The initial reaction from the crypto markets to the release of the NFP report on Friday supports this bullish stance. Within hours of the report, the price of Bitcoin surged by 4% from $59,000 to a daily peak of $61,770. This suggests that investors may have higher expectations of a rate cut in the second quarter.
Rate cuts usually increase the demand for risk assets like Bitcoin as it lowers the cost of debt and reduces returns on alternative fixed income assets and government bonds.
The next meeting of the Federal Reserve is scheduled for June 11-12. A contraction in the jobs market increases the likelihood of a rate cut to stimulate the economy and prevent a recession. This could lead to continued rapid purchases of BTC as investors seek to take advantage of the potential upside from the impending rate cut.
BTC bull traders have taken control of the derivatives markets following the lower-than-expected jobs data. Leveraged long trades have surged by nearly $700 million more than active short contracts. This indicates that the majority of Bitcoin traders are betting on the next US Fed rate announcement triggering further price increases.
If the BTC price breaks above the $62,425 mark, bears will face over $1.19 billion in liquidations. This could lead to a short-squeeze and an accelerated surge in the price of Bitcoin towards $70,000.
Historical accumulation trends also support an optimistic Bitcoin price forecast. The $61,770 – $63,583 range has been a significant accumulation zone for existing BTC holders in the past. Over 1.58 million addresses acquired 461,730 BTC at an average price of $62,575. This suggests that another wave of demand could quickly drive the recovery above $65,000.

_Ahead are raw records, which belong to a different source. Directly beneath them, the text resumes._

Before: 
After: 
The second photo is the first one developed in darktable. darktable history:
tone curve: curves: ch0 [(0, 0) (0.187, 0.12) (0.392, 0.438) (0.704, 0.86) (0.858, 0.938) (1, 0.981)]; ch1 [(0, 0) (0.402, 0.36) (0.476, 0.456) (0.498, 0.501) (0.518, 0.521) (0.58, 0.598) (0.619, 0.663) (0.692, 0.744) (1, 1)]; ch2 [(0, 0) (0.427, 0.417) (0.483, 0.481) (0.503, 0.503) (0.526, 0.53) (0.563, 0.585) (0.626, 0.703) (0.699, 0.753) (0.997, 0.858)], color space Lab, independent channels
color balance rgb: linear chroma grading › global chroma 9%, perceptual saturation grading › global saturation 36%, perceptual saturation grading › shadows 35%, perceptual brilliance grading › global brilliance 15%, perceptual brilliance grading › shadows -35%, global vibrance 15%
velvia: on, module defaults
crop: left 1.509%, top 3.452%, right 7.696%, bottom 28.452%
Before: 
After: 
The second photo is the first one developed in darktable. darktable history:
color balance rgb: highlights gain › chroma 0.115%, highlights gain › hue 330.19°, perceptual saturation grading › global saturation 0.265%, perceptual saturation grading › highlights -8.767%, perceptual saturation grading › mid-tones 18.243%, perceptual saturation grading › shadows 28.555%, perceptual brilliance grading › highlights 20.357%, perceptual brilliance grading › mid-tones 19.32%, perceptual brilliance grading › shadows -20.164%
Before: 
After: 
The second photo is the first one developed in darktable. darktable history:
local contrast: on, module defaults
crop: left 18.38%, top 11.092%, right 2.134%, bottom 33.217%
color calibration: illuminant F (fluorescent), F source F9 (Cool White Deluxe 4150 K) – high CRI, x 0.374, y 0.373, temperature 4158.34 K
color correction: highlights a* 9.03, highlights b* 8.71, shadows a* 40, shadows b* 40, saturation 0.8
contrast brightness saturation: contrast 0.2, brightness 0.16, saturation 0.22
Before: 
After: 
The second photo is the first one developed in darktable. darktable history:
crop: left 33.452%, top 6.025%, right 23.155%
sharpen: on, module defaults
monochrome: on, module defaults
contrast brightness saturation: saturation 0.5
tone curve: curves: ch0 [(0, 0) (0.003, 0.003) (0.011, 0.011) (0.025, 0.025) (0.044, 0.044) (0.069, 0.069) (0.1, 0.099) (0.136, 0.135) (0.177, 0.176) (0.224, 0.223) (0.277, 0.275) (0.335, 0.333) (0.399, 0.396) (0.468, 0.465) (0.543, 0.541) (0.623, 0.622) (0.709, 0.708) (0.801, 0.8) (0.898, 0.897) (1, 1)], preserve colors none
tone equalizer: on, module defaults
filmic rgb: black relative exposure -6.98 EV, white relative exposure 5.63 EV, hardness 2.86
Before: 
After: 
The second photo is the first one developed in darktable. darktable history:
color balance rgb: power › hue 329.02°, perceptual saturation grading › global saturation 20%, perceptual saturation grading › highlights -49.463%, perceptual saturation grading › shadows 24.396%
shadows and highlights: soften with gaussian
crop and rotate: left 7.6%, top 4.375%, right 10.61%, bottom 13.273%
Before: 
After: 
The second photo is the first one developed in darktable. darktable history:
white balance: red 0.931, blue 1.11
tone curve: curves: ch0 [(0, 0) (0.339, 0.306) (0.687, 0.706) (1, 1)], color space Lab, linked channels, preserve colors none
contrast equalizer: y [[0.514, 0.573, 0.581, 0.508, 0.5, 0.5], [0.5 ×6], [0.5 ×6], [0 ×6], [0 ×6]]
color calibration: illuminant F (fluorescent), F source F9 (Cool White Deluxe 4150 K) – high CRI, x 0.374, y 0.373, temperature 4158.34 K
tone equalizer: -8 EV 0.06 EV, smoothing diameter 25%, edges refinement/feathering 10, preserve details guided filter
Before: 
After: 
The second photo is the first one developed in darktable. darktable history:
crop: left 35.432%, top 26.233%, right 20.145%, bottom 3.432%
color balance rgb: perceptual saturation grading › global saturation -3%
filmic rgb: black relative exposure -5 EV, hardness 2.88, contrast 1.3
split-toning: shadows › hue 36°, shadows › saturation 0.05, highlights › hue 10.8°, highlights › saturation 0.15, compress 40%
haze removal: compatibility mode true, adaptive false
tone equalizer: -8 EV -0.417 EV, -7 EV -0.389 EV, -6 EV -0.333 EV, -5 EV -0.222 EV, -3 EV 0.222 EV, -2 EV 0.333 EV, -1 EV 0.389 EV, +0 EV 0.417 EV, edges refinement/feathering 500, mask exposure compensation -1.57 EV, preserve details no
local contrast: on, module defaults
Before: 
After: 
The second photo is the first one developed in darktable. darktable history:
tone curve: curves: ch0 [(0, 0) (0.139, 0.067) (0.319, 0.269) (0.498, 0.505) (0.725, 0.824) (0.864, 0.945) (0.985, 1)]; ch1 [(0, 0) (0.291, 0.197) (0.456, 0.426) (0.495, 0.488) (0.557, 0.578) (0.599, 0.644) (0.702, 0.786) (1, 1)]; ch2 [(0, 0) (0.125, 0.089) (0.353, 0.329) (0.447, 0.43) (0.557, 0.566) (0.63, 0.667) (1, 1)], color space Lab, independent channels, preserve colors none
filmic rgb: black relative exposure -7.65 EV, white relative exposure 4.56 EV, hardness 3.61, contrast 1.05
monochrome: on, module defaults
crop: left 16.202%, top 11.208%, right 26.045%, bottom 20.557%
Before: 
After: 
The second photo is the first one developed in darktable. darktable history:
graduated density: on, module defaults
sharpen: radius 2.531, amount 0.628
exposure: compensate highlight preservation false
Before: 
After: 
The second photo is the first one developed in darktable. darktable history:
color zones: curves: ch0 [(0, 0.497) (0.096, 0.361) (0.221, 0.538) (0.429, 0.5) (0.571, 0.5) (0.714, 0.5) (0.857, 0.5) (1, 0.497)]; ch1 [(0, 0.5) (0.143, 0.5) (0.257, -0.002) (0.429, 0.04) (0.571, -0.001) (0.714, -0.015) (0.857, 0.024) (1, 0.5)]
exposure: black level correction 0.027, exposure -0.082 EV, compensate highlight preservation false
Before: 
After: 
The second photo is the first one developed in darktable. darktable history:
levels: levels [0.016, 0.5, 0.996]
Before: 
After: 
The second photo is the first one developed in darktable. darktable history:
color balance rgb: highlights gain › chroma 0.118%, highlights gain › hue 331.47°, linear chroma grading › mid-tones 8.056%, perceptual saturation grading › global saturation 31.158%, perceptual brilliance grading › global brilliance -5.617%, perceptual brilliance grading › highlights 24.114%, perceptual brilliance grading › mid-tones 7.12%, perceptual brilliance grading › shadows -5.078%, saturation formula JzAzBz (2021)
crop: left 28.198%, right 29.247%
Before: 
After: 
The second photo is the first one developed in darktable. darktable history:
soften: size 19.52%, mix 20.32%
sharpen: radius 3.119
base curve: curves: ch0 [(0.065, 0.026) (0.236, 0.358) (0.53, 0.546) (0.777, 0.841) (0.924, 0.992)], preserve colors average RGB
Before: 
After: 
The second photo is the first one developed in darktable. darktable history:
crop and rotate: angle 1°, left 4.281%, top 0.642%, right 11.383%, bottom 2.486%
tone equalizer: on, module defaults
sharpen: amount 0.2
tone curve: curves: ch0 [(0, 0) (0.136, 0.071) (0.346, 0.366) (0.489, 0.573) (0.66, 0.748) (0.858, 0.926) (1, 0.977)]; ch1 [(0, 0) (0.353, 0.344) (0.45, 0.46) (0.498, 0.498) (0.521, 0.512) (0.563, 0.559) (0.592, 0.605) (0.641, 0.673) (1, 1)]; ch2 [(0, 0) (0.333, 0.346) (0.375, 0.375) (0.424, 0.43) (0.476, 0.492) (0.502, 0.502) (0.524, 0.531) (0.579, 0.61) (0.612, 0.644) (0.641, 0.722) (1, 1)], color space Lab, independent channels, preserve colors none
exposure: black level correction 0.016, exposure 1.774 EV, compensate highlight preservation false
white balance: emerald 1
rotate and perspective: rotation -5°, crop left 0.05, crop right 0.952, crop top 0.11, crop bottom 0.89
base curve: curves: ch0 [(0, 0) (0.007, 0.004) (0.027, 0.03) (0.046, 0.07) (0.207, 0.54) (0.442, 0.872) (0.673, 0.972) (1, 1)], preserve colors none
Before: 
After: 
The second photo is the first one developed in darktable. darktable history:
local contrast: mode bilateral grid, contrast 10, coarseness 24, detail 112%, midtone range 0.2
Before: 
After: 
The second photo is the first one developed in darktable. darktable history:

However, if Bitcoin fails to surpass the resistance cluster in the near-term, prices could fall towards the $55,500 mark.
Disclaimer: This article is for informational purposes only and should not be considered financial advice. The views expressed in this article are the author’s personal opinions and do not reflect those of The Crypto Basic. Readers are advised to conduct their own research before making any investment decisions. The Crypto Basic is not responsible for any financial losses incurred.